Tris-硼酸电泳粉剂

Tris-硼酸电泳粉剂公司正在销售的产品：Anti-OR89 Antibody大鼠糖原合成酶激酶
Anti-OR8B2 Antibody人活化素A
Anti-OR8B4 Antibody人神经调节蛋白1
Anti-OR8B2 Antibody大鼠CXC趋化因子配体16
Anti-OR89 Antibody小鼠可溶性CD30配体
Anti-OR8G1 Antibody大鼠高敏状腺原
Anti-OR8

公司产品仅用于科研具有质量可靠、效果稳定、灵敏度高、操作简单、易保存等特点，咨询并订购！

产品分类：核酸电泳

储存条件：室温,24个月

用途：电泳缓冲液,常用于DNA凝胶电泳

注意事项：主要由Tris、硼酸、EDTA、DEPC处理水组成。

 

 

配制与标定的实验原理：

1、用EDTA二钠盐配制EDTA标准溶液的原因；

EDTA是四元酸，是一种白色晶体粉末，常用H4Y表示，溶解度很小，室温溶解度为0.02g/100g H2O。
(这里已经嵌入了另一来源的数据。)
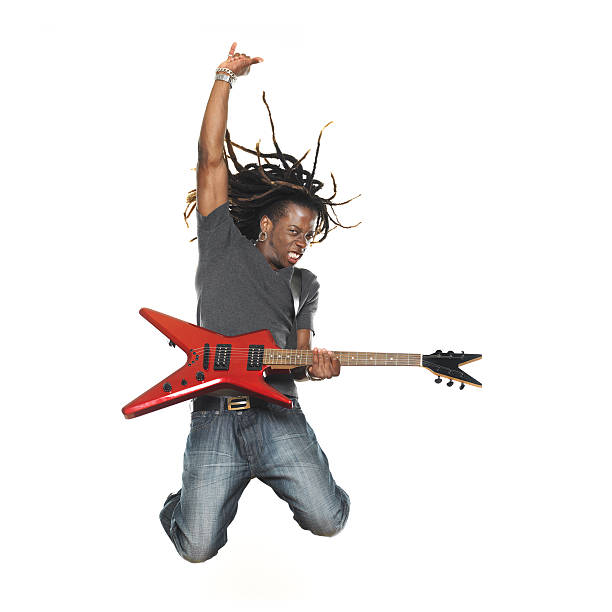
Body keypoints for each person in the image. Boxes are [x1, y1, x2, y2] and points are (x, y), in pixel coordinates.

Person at [159, 42, 358, 563]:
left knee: (329, 520)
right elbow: (209, 158)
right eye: (294, 230)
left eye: (309, 235)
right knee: (196, 547)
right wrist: (225, 76)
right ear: (266, 224)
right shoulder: (221, 243)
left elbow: (301, 351)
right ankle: (179, 505)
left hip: (278, 414)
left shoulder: (304, 282)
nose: (301, 242)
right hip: (214, 415)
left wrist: (318, 368)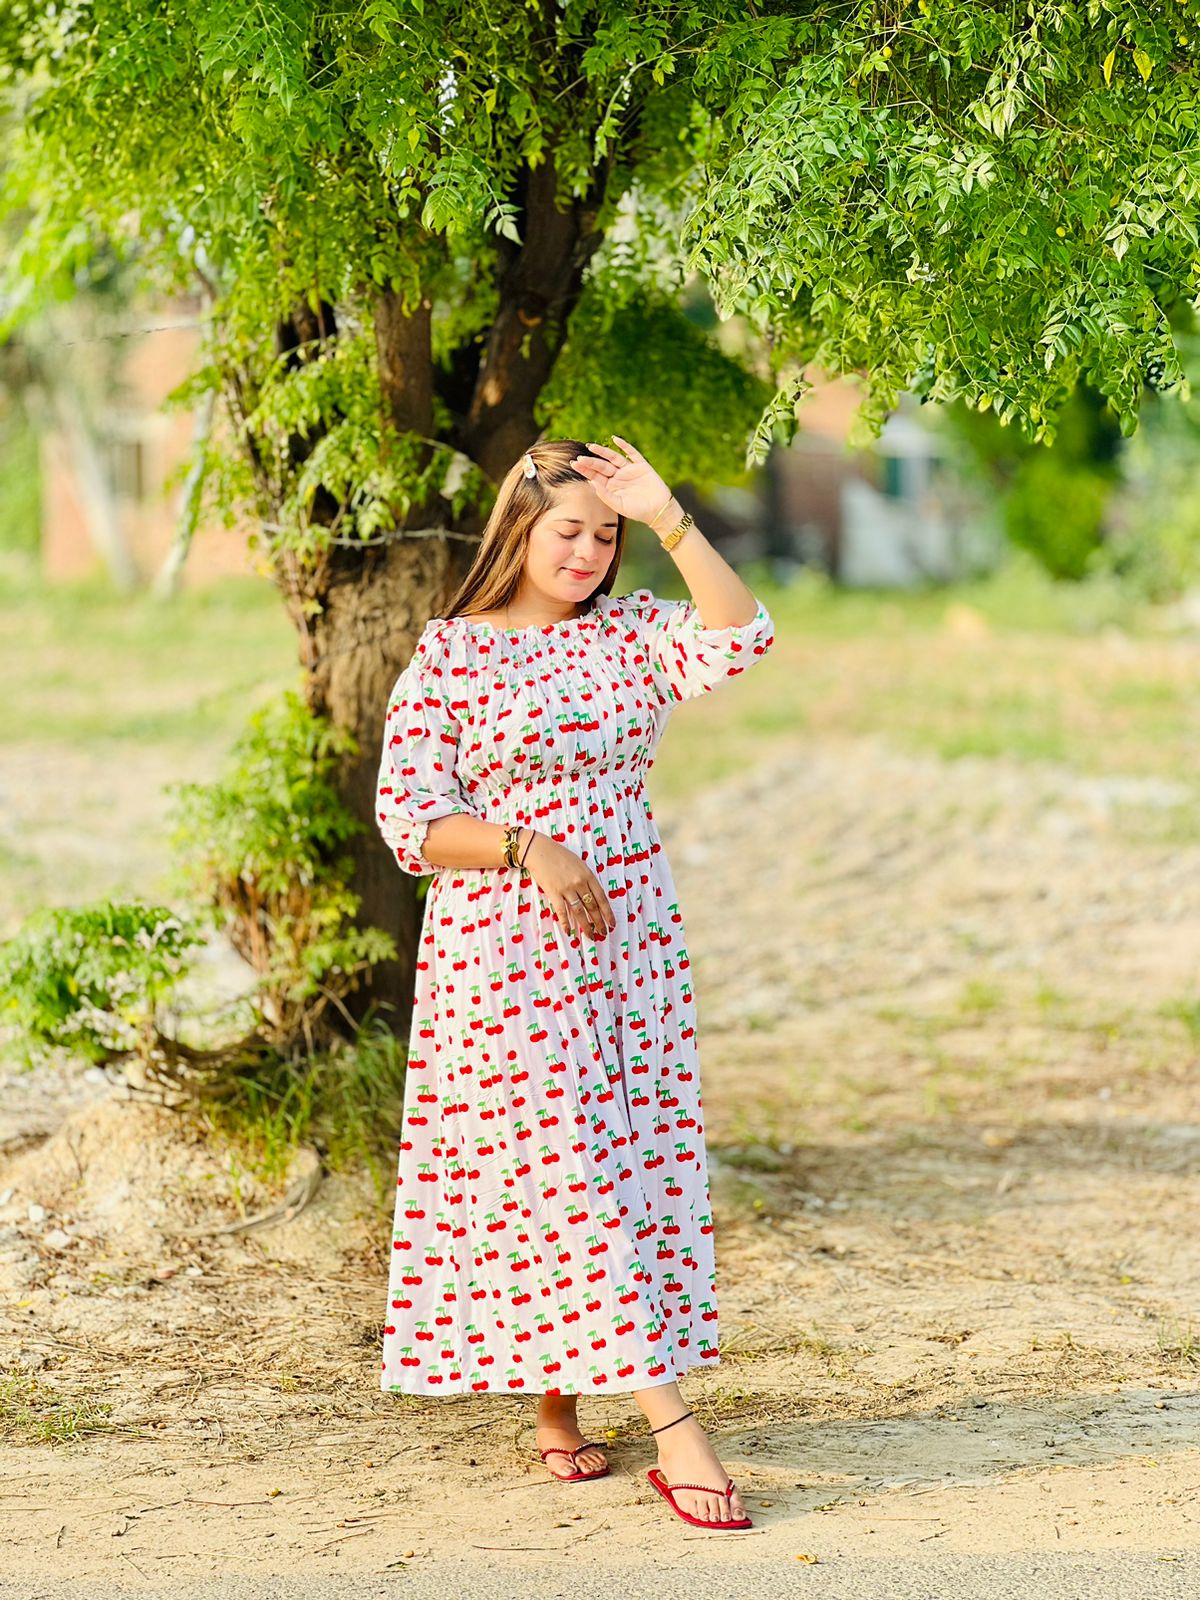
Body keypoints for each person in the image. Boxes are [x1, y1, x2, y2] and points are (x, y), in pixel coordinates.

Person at [374, 434, 774, 1530]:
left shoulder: (635, 635)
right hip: (502, 949)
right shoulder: (452, 653)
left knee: (613, 1159)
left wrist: (670, 519)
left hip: (626, 942)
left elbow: (744, 637)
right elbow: (408, 814)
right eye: (570, 531)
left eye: (606, 535)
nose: (590, 553)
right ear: (517, 530)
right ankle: (676, 1432)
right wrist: (528, 848)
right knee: (566, 1162)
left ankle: (560, 1402)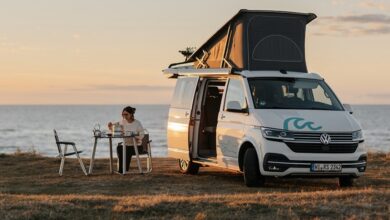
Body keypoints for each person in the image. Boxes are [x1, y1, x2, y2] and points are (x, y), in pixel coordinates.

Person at [108, 106, 144, 173]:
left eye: (126, 114)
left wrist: (137, 137)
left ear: (131, 114)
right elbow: (114, 128)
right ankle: (122, 170)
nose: (124, 116)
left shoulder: (137, 123)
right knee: (119, 148)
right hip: (127, 145)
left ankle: (123, 170)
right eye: (123, 114)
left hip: (137, 146)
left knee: (126, 149)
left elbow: (142, 134)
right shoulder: (122, 122)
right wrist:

2、标定EDTA标准溶液的工作基准试剂，基准试剂的预处理：称量前一般应先用稀盐酸洗去氧化层，然后用水洗净，烘干。

配制步骤：

1、取适量锌片放在100mL烧杯中，用0.1mol·L-1 HCl溶液（自配）清洗1min，再用自来水、纯水洗净，烘干、冷却。

2、用直接称量法在干燥小烧杯中准确称取0.15～0.2g Zn，盖好小表面皿。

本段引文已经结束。